The Securities and Exchange Surveillance Commission on Monday filed a criminal complaint with public prosecutors against a judge seconded to the Financial Services Agency for alleged insider trading.

That same day, the securities market watchdog also filed a complaint against a former employee of the Tokyo Stock Exchange and his father for alleged insider trading.

The commission had launched investigations into both cases earlier this year.

The FSA said the judge, Soichiro Sato, 32, was dismissed Monday.
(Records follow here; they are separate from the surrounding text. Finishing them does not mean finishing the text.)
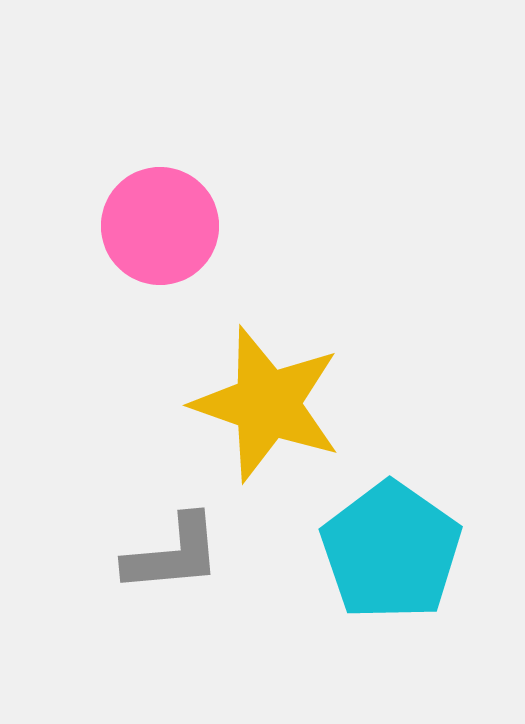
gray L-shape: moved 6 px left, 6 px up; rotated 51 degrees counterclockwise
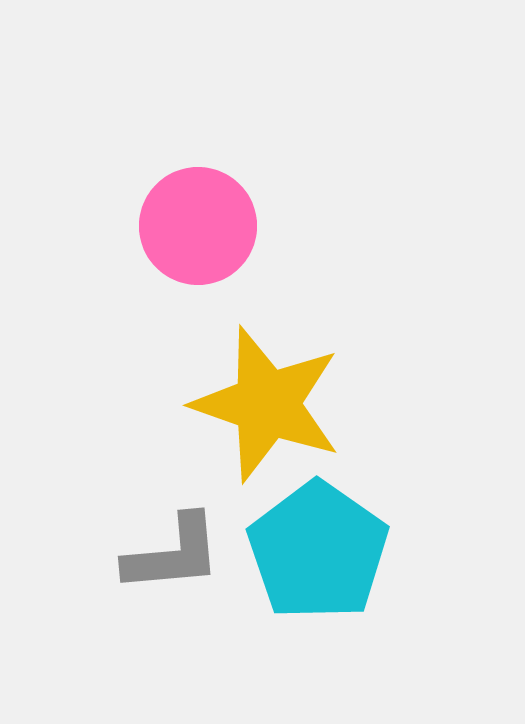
pink circle: moved 38 px right
cyan pentagon: moved 73 px left
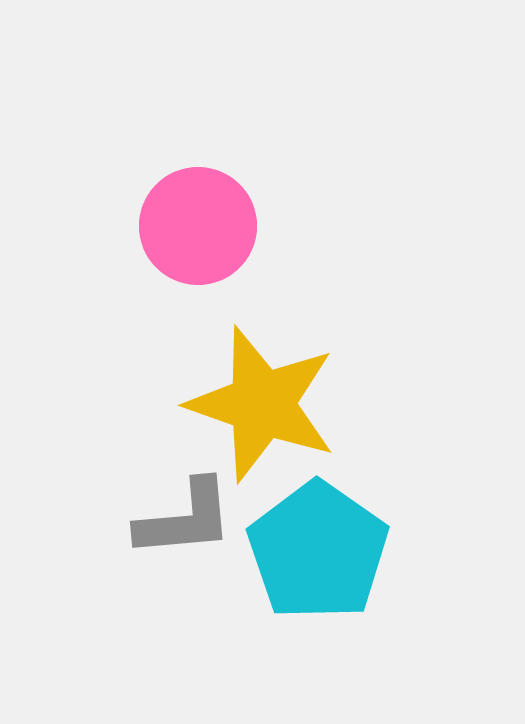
yellow star: moved 5 px left
gray L-shape: moved 12 px right, 35 px up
Japan Exchange Group, the TSE's parent organization, also dismissed the employee, Keito Hosomichi, 26, the same day.

According to the commission, Sato was in charge of screening documents for companies planning to launch tender offers at the FSA's Corporate Accounting and Disclosure Division.

From shortly after being assigned to the FSA division in April until around early September, he is believed to have illicitly bought shares in around 10 companies for about ¥9.5 million in his own name, based on undisclosed tender offer information he acquired through his work.

Meanwhile, Hosomichi worked at a TSE division handling listed companies' disclosure of important information.

He is suspected of informing his 58-year-old father of undisclosed tender offer information on three companies obtained through his work, with the intent of helping his father make money. The father allegedly bought ¥17 million in shares illicitly before the information was disclosed to the public.

Both Soichiro Sato and Hosomichi's father are believed to have earned several million yen in profit.

The financial instruments and exchange law prohibits company officials privy to important information, such as on tender offers, from trading shares before disclosure or sharing such information with outside parties.

Share transactions based on undisclosed information obtained during official duties by public servants with authority over the companies are also subject to the regulation.